The arrival of NVIDIA Grace Hopper in the Open Build Service (OBS) infrastructure last June signaled more than new hardware; it has a new era of native ARMv9 build capacity for the openSUSE project.
The results become visible and more significant months later.
The OBS worker monitoring dashboards show a picture that tells the story better than any change log. Across dozens of construction workers, architectures range from x86_64 and aarch64 on ppc64le, s390xand the newer armv9-class machine hums with activity.
Projects are underway to rebuild a subset of Tumbleweed packages for ARMv9, and the worker dashboard reflects these efforts.

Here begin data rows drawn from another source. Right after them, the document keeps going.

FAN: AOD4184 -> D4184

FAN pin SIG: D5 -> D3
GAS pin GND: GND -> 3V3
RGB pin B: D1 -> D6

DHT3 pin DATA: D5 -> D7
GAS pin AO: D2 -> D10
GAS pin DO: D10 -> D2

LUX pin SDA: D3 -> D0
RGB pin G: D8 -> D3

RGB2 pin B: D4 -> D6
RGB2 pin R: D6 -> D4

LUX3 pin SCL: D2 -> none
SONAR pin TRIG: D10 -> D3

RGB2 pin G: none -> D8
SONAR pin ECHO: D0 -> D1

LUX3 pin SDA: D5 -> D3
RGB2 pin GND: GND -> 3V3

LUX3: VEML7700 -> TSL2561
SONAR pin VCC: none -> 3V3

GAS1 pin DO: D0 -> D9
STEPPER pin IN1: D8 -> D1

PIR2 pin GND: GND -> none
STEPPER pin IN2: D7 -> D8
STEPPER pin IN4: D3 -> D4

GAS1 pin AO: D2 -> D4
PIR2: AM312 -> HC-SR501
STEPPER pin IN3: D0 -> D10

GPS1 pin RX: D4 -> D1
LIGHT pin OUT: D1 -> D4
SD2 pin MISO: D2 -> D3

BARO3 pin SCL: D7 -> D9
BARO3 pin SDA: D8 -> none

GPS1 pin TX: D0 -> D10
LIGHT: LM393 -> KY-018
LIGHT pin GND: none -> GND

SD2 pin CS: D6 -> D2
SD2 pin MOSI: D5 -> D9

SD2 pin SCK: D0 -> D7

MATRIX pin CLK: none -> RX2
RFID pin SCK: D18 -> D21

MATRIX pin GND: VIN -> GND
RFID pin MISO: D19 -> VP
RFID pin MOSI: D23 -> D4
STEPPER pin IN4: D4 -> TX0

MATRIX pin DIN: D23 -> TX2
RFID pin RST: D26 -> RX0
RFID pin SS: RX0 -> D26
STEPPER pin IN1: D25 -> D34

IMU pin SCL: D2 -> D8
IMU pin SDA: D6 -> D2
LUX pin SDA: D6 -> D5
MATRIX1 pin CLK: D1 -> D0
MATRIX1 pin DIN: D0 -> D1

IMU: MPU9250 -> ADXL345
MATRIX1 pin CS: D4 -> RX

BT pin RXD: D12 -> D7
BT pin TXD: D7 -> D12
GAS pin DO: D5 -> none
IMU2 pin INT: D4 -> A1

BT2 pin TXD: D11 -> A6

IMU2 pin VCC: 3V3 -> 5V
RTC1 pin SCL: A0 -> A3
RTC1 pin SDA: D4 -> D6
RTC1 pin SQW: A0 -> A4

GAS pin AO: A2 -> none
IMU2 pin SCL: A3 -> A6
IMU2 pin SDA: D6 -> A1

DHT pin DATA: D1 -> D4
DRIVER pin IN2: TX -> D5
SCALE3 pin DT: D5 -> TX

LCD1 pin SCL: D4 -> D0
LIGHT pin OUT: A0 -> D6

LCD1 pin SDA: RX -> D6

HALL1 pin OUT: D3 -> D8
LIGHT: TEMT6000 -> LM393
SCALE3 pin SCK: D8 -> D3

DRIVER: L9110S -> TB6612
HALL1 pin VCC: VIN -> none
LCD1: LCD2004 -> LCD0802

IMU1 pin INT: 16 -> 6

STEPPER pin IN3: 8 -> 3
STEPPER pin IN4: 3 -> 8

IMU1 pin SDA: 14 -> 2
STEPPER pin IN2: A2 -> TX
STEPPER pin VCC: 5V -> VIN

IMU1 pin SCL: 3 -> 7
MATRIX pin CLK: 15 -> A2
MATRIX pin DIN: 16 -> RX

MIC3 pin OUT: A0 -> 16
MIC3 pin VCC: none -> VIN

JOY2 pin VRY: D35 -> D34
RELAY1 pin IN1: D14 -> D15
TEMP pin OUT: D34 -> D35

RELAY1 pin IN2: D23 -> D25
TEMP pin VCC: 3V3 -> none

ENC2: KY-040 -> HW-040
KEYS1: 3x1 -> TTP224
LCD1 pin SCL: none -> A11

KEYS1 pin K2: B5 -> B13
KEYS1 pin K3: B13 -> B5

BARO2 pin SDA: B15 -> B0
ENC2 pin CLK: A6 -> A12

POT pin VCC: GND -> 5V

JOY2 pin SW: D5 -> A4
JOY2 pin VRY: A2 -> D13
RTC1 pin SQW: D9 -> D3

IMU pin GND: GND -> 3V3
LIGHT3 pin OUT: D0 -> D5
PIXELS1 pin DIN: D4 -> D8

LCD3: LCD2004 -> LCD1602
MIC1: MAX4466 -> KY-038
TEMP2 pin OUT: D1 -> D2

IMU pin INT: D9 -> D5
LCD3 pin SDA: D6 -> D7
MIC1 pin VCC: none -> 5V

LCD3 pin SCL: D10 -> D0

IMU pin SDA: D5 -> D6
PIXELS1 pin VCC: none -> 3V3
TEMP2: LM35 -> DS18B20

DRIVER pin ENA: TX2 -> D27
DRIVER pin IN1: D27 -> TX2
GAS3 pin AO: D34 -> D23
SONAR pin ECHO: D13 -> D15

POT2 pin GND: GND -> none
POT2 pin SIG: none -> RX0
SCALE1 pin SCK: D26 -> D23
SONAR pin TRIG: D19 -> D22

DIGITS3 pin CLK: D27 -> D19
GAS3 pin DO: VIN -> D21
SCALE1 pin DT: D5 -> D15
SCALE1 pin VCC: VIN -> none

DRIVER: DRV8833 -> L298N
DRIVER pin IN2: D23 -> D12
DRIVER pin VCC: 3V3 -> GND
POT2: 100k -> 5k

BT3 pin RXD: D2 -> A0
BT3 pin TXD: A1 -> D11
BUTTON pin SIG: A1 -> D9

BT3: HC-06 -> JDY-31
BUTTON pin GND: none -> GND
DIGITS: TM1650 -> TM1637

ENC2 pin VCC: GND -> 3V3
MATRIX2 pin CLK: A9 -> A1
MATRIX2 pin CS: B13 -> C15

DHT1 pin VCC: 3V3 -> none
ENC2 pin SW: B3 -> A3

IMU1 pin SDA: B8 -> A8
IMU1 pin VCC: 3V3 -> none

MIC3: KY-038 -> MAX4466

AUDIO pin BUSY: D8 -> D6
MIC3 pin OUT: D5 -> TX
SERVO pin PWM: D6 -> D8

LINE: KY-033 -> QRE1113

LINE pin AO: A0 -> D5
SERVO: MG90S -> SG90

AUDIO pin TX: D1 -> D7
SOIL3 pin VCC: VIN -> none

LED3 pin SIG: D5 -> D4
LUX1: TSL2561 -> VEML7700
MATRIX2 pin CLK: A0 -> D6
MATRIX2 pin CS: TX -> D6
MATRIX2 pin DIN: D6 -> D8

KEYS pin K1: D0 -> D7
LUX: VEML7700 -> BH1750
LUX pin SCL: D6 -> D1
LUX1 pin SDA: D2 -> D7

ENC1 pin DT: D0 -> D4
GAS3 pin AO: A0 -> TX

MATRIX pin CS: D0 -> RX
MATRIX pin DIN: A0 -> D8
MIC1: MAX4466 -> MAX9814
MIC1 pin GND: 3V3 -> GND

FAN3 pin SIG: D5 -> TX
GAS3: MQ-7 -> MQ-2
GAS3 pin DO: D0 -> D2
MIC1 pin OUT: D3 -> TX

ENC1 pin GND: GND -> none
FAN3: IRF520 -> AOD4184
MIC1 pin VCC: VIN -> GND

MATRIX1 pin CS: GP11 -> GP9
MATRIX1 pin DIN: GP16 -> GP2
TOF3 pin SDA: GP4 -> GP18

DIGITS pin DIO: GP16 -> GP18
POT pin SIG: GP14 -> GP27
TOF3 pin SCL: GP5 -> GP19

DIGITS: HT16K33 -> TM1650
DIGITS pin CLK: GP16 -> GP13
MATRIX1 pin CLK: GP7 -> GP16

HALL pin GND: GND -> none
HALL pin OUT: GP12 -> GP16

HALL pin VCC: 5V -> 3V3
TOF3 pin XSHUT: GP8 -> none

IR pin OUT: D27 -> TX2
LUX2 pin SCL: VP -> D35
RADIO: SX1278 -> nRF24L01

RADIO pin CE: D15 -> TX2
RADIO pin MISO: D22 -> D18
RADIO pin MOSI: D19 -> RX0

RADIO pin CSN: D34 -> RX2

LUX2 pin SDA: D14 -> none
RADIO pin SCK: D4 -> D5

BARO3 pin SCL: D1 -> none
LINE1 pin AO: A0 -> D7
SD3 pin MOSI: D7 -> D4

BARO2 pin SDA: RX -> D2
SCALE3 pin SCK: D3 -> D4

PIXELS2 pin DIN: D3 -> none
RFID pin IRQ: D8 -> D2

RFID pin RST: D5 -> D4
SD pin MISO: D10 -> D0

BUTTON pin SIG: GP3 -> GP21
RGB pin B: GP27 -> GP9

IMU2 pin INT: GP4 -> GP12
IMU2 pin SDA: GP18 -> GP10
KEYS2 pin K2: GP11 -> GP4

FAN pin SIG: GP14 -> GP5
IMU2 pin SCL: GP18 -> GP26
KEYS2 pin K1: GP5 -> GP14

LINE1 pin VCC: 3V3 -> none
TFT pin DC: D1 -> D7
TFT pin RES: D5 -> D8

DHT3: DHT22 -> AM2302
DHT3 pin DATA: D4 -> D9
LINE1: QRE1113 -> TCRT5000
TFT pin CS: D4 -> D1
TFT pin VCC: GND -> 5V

The dashboard doesn’t just show the heavy load aarch64 and armv9 workers, but also the remarkable diversity of packages that build for the target. From the Linux kernel and compiler toolchains such as LLVM and GNU Compiler Collection (GCC), Python packages, Qt frameworks, and more, the workers assemble these complex workloads with good success rates.
This activity is instrumental to ARMv9, demonstrating that it is evolving beyond its proof-of-concept into an active development deployment path along the main Tumbleweed tree.
NVIDIA Grace uses high performance arm-based CPU cores with the Hopper GPU architecture, connected by NVIDIA’s NVLink™-C2C (Chip-to-Chip) interface. The architecture allows both processors to access data in place, resulting in significantly faster compilation and reduced latency for complex workloads. This provides better efficiency over OBS pipelines.
The architectural difference is not an abstract specification point. This translates directly into shorter queue times for contributors, faster feedback loops for package maintainers, and the ability to handle the kinds of large, parallel builds that a rolling release distribution like Tumbleweed requires.
Integrating native ARMv9 hardware within OBS was essential to unlocking maximum performance gains and successfully validating builds optimized for the architecture.
Native builds eliminate the risks of simulated cross-compilation, which often mask criticality Application Binary interface mismatches, instruction scheduling errors, and performance regressions. Deploying the Grace Hopper in production ensures that ARMv9 targets are validated on current silicon, guaranteeing true reliability and peak performance.
Collaboration that made this possible is a model worth replicating in its structure, a template. The efforts reflect a shared commitment to open source and the need for cutting-edge build capabilities. This is not just a philosophical framework, but a practical argument that other hardware companies across the industry can consider.
The openSUSE project actively welcomes hardware vendors who may wish to borrow or donate hardware to enable openSUSE on their systems, test openSUSE on their systems, or add more build power to the build system.
Consider what slow or donated hardware to OBS really accomplishes for a company. When a vendor’s silicon appears in OBS as a native build target, thousands of open source packages begin to be continuously and automatically compiled, tested, and validated against that architecture. This is a hardware vendors QA dream!
Each successful build confirms software readiness on contributed hardware, while each failure proactively resolves compatibility issues before they affect end users. Continuous integration coverage provides critical risk reduction for introducing new processors at a negligible infrastructure cost.
The OBS work pool has comprehensive multi-architecture coverage as seen with Intel/AMD handling the bulk load along with dedicated ARM, POWER and Z Systems nodes. The diverse infrastructure, secured through partnerships and community contributions, ensures validation across a large hardware spectrum.
A slow machine, donated or co-located with the project, becomes a continuous, automated testbed for software compatibility, running 24 hours a day, maintained by the community, and producing results visible to every Linux developer watching the Tumbleweed package feed.
The NVIDIA collaboration demonstrates this in practice. OBS’ thriving build farm benefits every distribution user, every application developer, and every hardware vendor whose products run Linux.
If your company makes chips, accelerators or servers and you want your products to run on Linux, get your hardware into the hands of the people who build the software. The openSUSE project is ready to make it work.